### PROBLEM TO WORK ON
Which lines in the records below contain the string "many" with the same case? Extract each of those lines.

Quiz items based on charts
--*--
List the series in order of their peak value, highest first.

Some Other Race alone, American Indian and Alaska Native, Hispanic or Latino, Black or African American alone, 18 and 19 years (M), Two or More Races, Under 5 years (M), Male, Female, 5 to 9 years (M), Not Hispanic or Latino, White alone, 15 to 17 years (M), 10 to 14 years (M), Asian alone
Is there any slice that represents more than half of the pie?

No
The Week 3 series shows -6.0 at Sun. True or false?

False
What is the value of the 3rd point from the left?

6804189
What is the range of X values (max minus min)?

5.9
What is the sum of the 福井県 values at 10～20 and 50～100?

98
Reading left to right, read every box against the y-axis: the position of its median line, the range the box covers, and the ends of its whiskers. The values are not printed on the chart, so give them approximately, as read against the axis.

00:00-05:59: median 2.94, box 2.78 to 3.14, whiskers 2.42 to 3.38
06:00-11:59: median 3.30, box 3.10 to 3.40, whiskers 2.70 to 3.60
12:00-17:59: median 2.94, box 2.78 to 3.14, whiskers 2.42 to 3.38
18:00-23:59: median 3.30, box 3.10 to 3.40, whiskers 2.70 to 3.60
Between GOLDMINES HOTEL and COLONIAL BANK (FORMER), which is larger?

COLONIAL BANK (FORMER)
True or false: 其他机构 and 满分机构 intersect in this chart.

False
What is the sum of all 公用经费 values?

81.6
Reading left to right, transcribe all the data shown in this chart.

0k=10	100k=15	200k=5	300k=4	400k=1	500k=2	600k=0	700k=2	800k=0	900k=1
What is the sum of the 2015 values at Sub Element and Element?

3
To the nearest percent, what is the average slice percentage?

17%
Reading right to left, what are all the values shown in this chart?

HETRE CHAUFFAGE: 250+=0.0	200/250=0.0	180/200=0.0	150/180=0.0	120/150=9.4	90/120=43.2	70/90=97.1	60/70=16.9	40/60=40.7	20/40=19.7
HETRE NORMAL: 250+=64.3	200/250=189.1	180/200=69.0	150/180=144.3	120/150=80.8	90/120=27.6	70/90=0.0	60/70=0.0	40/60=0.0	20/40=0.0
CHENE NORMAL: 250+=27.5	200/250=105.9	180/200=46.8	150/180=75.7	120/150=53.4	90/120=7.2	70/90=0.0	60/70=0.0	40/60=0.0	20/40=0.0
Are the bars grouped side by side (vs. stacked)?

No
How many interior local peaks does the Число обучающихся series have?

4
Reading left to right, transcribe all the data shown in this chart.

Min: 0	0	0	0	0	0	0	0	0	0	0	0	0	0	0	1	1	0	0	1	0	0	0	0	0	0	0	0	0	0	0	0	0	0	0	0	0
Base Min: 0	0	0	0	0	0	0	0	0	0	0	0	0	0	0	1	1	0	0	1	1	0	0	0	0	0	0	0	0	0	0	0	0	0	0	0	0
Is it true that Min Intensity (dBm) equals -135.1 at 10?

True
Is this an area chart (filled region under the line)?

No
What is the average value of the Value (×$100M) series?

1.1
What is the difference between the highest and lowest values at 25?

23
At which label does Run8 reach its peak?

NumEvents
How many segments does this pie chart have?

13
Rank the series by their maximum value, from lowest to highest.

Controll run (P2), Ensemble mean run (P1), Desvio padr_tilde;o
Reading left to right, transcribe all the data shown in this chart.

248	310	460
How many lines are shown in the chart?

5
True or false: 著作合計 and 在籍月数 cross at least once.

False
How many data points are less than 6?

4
--*--
### ANSWER BOX
How many interior local peaks does the Число обучающихся series have?
How many segments does this pie chart have?
How many lines are shown in the chart?
How many data points are less than 6?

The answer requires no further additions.